De granaatappel ( Punica granatum ) is een punicacea afkomstig uit een uitgestrekt gebied dichtbij India, Pakistan en China, rond de Himalaya, maar sinds de oudheid heeft de mens het gecultiveerd waardoor het zich kon aanpassen aan de landen van Centraal-Azië, de Iran is aanwezig en, door de handel van de mediterrane volkeren, Zuid-Europa, de Kaukasus en Noord-Afrika.
Het is een boom met de neiging zich te ontwikkelen op een struikachtige manier, die slechts zelden tien meter raakt. In mei begint het te bloeien, met prachtige felrode bloemen, waaruit de bolvormige golven zich vervolgens zullen ontwikkelen, ook rood, met uitzondering van enkele crème of zwarte variëteiten. Hij houdt van het licht van de zon, de lenteregen en houdt niet van warme winters.
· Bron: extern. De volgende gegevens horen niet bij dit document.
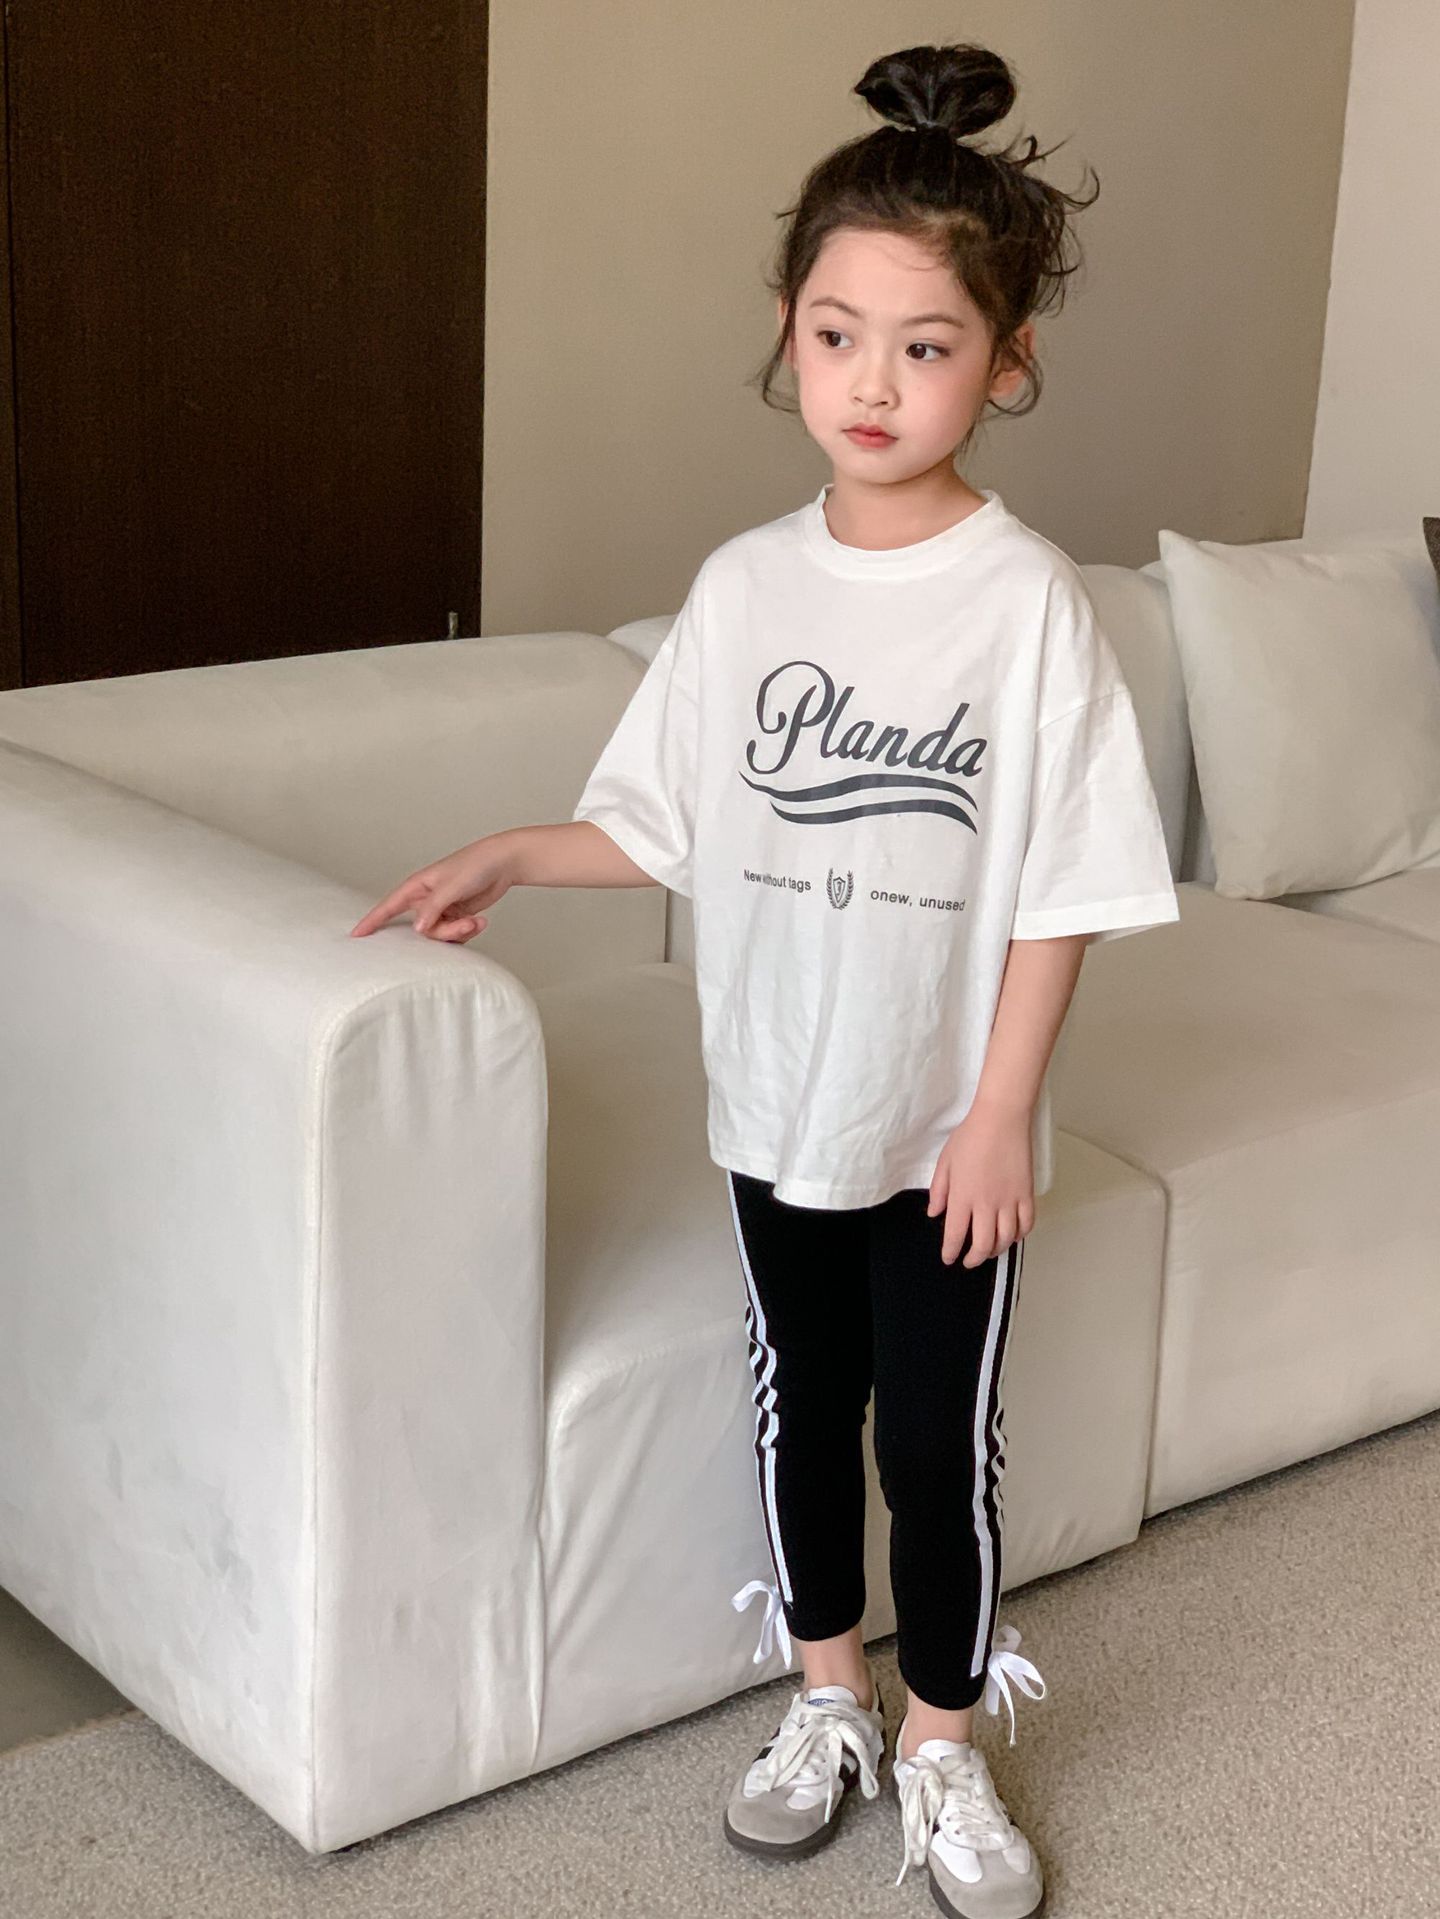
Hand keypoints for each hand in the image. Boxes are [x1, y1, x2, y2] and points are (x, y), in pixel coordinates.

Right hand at [348, 834, 515, 942]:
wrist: (502, 864)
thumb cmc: (475, 865)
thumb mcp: (451, 886)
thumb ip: (433, 909)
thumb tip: (417, 930)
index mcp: (417, 887)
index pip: (388, 907)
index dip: (372, 921)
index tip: (355, 935)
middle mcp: (426, 900)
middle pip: (422, 931)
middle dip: (444, 932)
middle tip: (465, 924)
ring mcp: (442, 910)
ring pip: (439, 936)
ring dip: (459, 932)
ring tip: (476, 921)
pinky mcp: (456, 916)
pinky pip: (454, 935)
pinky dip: (468, 931)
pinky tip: (481, 921)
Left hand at [927, 1101, 1035, 1268]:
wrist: (1001, 1119)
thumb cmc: (970, 1137)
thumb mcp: (945, 1162)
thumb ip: (939, 1190)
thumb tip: (934, 1213)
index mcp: (963, 1197)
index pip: (956, 1235)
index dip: (951, 1252)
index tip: (949, 1259)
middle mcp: (987, 1204)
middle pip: (983, 1245)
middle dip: (975, 1259)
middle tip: (969, 1261)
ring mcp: (1009, 1200)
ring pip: (1006, 1239)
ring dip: (997, 1250)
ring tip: (989, 1251)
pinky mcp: (1026, 1194)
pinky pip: (1026, 1224)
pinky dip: (1019, 1235)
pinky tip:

De vrucht en zijn eigenschappen
Al in oktober draagt de plant vruchten en geeft onze tafels granaatappels, een botanisch gedefinieerde balaustabes, rijk aan zaden omgeven door sappige rode gegeleerde arillen.
Met een smaak die kan variëren maar erg zoet tot vrij zuur is, is granaatappel een perfecte bron van vitamine K en een rijke bron van B-vitaminen en ascorbinezuur .
Het heeft een hoog antioxidant-, antibacterieel en cardioprotectief potentieel dankzij de vele tannines die kenmerkend zijn voor de soort en voor ascorbinezuur. Het wordt daarom aanbevolen voor circulatieproblemen, om het hele cardiovasculaire systeem te versterken, als anti-aging van weefsels en cellen en antibacterieel in het geval van seizoensgebonden ziekten, vooral in de winter.
Hoe het te consumeren
De beste manier om de granaatappel te consumeren blijft om hem vers te eten, het apicale deel af te snijden en het in secties te openen zonder de arils te snijden, het sap te verliezen en oxidatieve processen op gang te brengen.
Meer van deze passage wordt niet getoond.